Test - Little Nightmares : Wer hat Angst vorm schwarzen Mann?
- PC
Husch, schnell vorbei an diesem Auge. Licht erstrahlt überall dort, wo es sehen kann, und zugleich droht der Tod in seinem Blickfeld. In dem Fall sei die Dunkelheit bevorzugt, auch wenn sie nicht minder gespenstisch erscheint. Pest oder Cholera? In Little Nightmares wählt man das, was weniger tödlich ist!
Ein Hüpfspiel, das kindliche Urängste weckt. Das Monster unter dem Bett, das Ungeheuer im Schrank, der böse Mann, der in der Unkenntlichkeit der Dunkelheit nur als schemenhafte Gestalt in Erscheinung tritt. Wer hat Angst vorm Schwarzen Mann? Niemand! Und wenn er kommt? Dann laufen wir. Und zwar schnell. Flink ins nächste Versteck, in die Ecke, in der Kauern für kurze Zeit Sicherheit verspricht. Ein kurzer, kalter Trost ohne Aussicht auf Hoffnung. Also lieber weiter.
Meist läuft die kindliche Spielfigur, bei der es aufgrund der schmächtigen, in eine übergroße Jacke gehüllten Gestalt nur schwer feststellbar ist, ob es sich um einen Jungen oder ein Mädchen handelt, von links nach rechts. Trotz des dreidimensionalen Umfelds erinnert der Spielablauf wie auch die finstere Gestaltung der Umgebung entfernt an Verwandte desselben Genres wie Limbo oder Outland. Doch Little Nightmares spielt sich langsamer, vielleicht sogar etwas schleppender, und verweilt gerne zur Lösung kleiner Puzzles an einer Stelle. Nichts Aufregendes. Mal muss ein Schalter gezogen, mal ein sicherer Weg zwischen schleichenden Würmern gefunden und mal die Balance auf einem kippenden Brett gehalten werden.
Seltene Ausflüge in die Vertikale, bedingt durch Klettereinlagen an Gittern und Seilen, legitimieren die dreidimensionale Darstellung ebenso wie jene kurzen Ausflüge in den Vorder- oder Hintergrund, die Platz zum Flüchten gewähren. Erstaunlicherweise flüchtet ihr öfter vor der eigenen Angst als vor einer tatsächlichen Bedrohung, Es sei denn, ein gigantischer Hausmeisterkoloss oder ein glühendes Auge trachten euch nach dem Leben.

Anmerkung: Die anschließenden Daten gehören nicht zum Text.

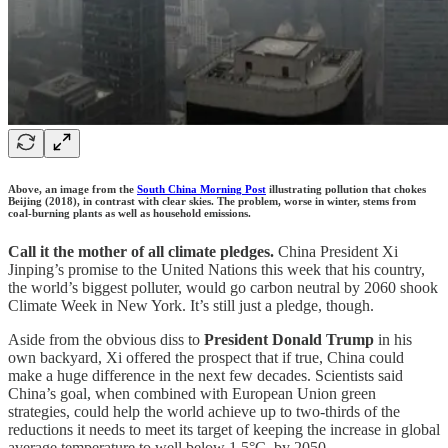
Above, an image from the
South China Morning Post
illustrating pollution that chokes
Beijing (2018), in contrast with clear skies. The problem, worse in winter, stems from
coal-burning plants as well as household emissions.
Call it the mother of all climate pledges.
China President Xi
Jinping’s promise to the United Nations this week that his country,
the world’s biggest polluter, would go carbon neutral by 2060 shook
Climate Week in New York. It’s still just a pledge, though.
Aside from the obvious diss to
President Donald Trump
in his
own backyard, Xi offered the prospect that if true, China could
make a huge difference in the next few decades. Scientists said
China’s goal, when combined with European Union green
strategies, could help the world achieve up to two-thirds of the
reductions it needs to meet its target of keeping the increase in global
average temperature to well below 1.5°C. by 2050.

Splatter-Effekte und dergleichen sucht man vergebens. Little Nightmares setzt auf Psychoterror und weiß gut damit zu erschrecken, etwa wenn zu Staubstatuen verwandelte Kinderleichen den Weg pflastern oder gammelige Fleischfetzen den schmierigen Boden einer Küche schmücken. Nur ein Faktor weiß noch mehr zu beeindrucken: Die Umgebung ist im Vergleich mit der Heldin geradezu riesig und einschüchternd. Jeder Stuhl, jeder Tisch und jede Tür lassen Six noch kleiner und hilfloser wirken, als sie sowieso schon ist. Zugleich gewährt ihre Größe unvohergesehene Fluchtmöglichkeiten. Flink schlüpft sie durch eine Rinne oder einen Lüftungsschacht, der unter normalen Umständen kaum genug Platz für ein Maus bietet.

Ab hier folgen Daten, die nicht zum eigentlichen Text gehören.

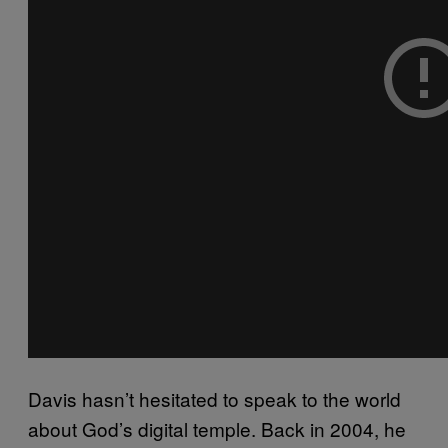
Davis hasn’t hesitated to speak to the world
about God’s digital temple. Back in 2004, he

Interaktion mit der Umgebung ist dennoch nur an gewissen Stellen vorgesehen, darum trägt die Heldin nicht mehr als ein Feuerzeug bei sich. Es spendet einerseits Licht, andererseits entzündet es Lampen, die den Raum besser erhellen und als Zwischenspeicherpunkte dienen. Alles andere, was zur Lösung der kleinen Puzzles benötigt wird, findet man direkt vor Ort. Nachvollziehbare Physik und temporär auflesbare Gegenstände garantieren stets logische Lösungswege, an denen aber nicht selten etwas Makaberes haftet.

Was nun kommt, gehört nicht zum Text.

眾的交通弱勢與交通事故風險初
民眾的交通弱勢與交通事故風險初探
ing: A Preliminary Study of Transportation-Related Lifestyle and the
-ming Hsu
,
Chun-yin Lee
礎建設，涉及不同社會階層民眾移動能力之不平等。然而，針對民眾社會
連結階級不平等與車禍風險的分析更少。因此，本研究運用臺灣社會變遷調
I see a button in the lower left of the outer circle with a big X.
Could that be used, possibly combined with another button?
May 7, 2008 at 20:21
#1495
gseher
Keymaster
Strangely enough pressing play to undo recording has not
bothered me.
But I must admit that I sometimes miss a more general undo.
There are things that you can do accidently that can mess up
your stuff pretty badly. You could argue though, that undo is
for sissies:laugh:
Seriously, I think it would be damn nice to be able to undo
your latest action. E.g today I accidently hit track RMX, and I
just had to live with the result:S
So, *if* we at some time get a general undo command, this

Was allerdings stört, ist die unflexible Kamera, die manchen Handlungen im Wege steht. Etwa wenn ihr Six auf einem Holzbalken balancieren lassen sollt, aber die genaue Ausrichtung des dünnen Bretts aufgrund des zu flach angelegten Blickwinkels nicht erkennt. Ebenfalls nicht immer optimal ist die Größe des aktuellen Raums, wenn man aufgrund gestreckter Örtlichkeiten den Zusammenhang eines Puzzles nicht erkennt. Dass manchmal selbst simpelste Ausgänge in schlechtem Licht verloren gehen, ist dagegen sicherlich gewollt.